• **EXERCISE INPUT**

········

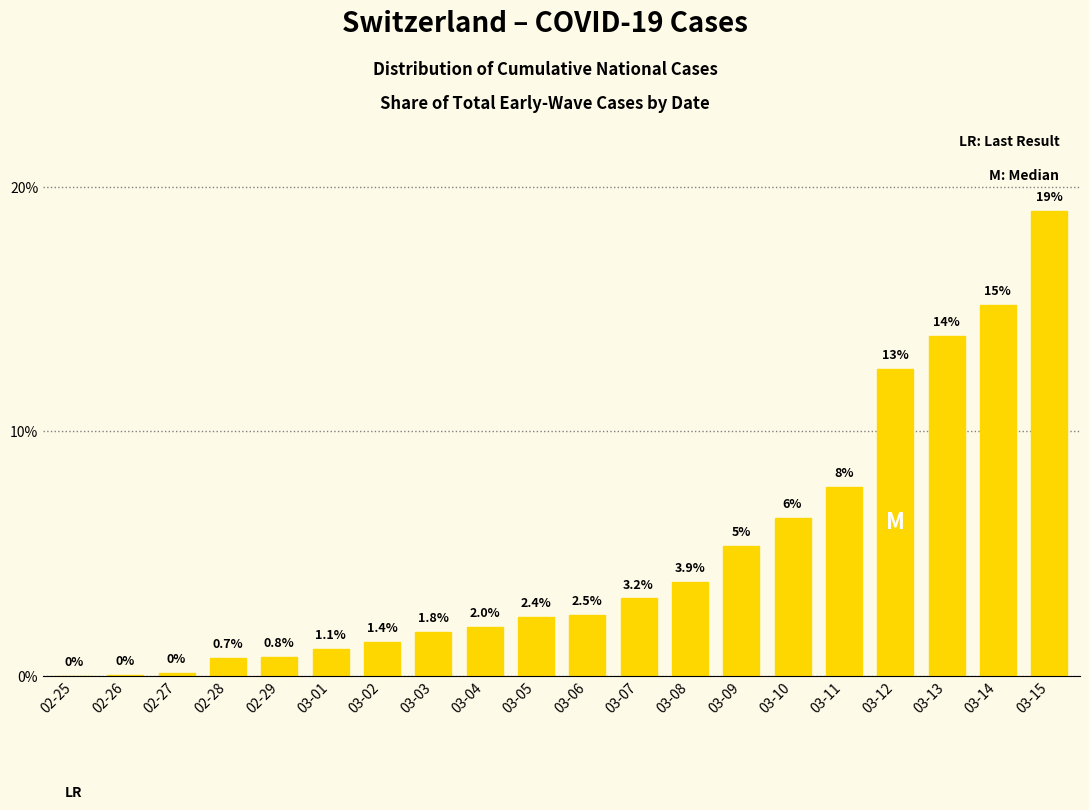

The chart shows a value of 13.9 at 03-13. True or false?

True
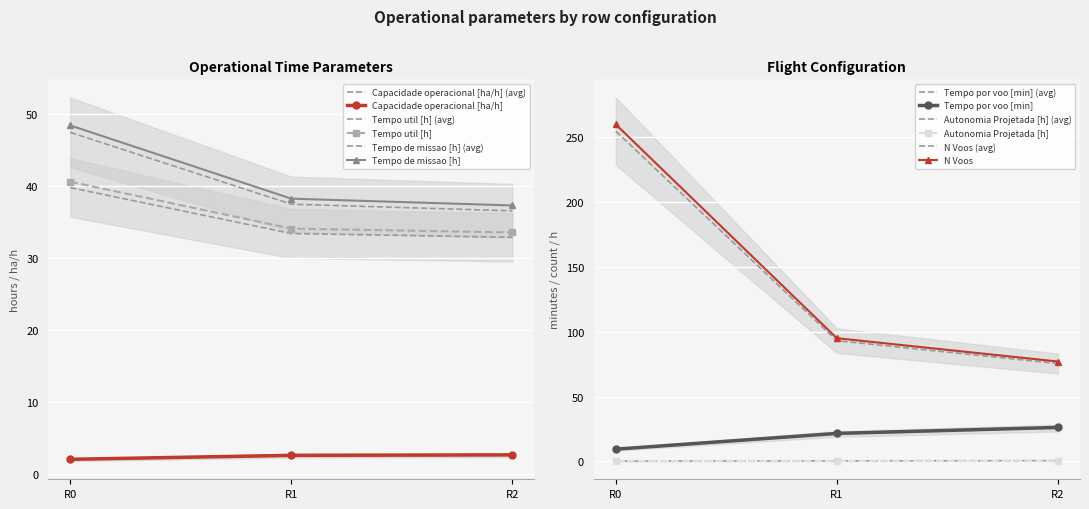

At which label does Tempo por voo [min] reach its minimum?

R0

········

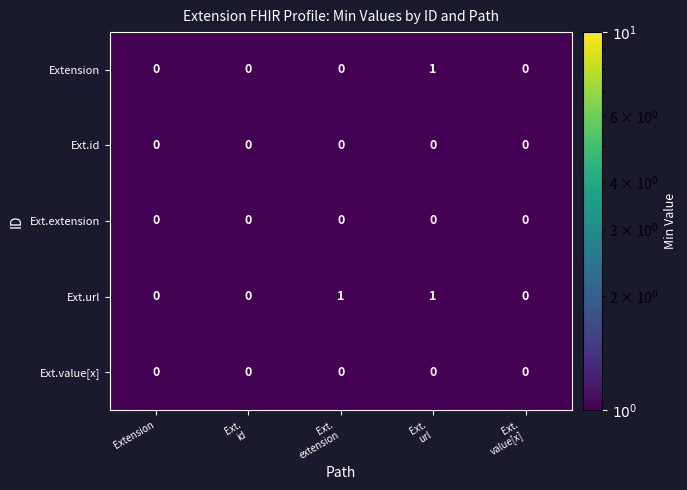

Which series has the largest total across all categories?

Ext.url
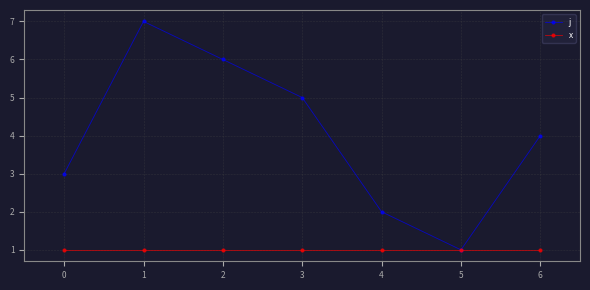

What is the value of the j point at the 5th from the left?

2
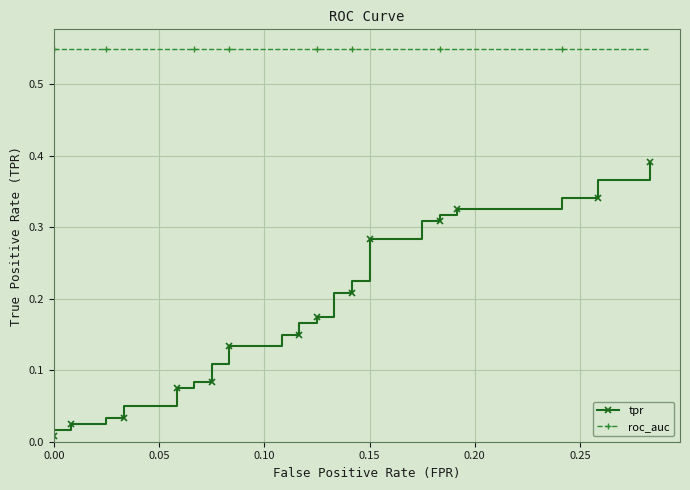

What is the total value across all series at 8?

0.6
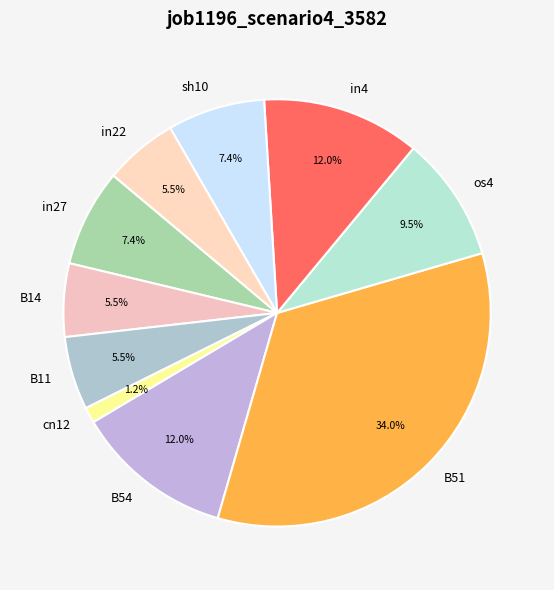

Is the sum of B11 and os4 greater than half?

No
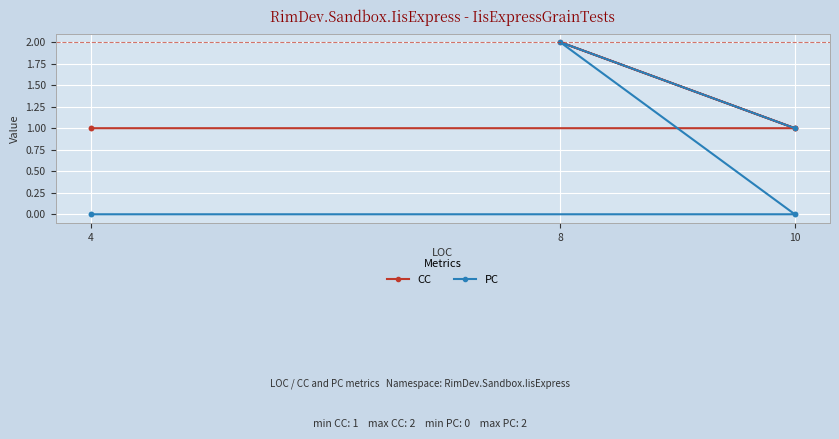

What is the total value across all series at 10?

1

········

• **INSTRUCTIONS TO FOLLOW**
Starting at the line that contains "The chart shows" and ending at the line that contains "At which label", rewrite these records as a Markdown table with the columns Row and Line, giving each line its own numbered row and skipping blank lines. Leave the pictures out of the answer.

• **TASK RESPONSE**
| Row | Line |
|---|---|
| 1 | The chart shows a value of 13.9 at 03-13. True or false? |
| 2 | True |
| 3 | At which label does Tempo por voo [min] reach its minimum? |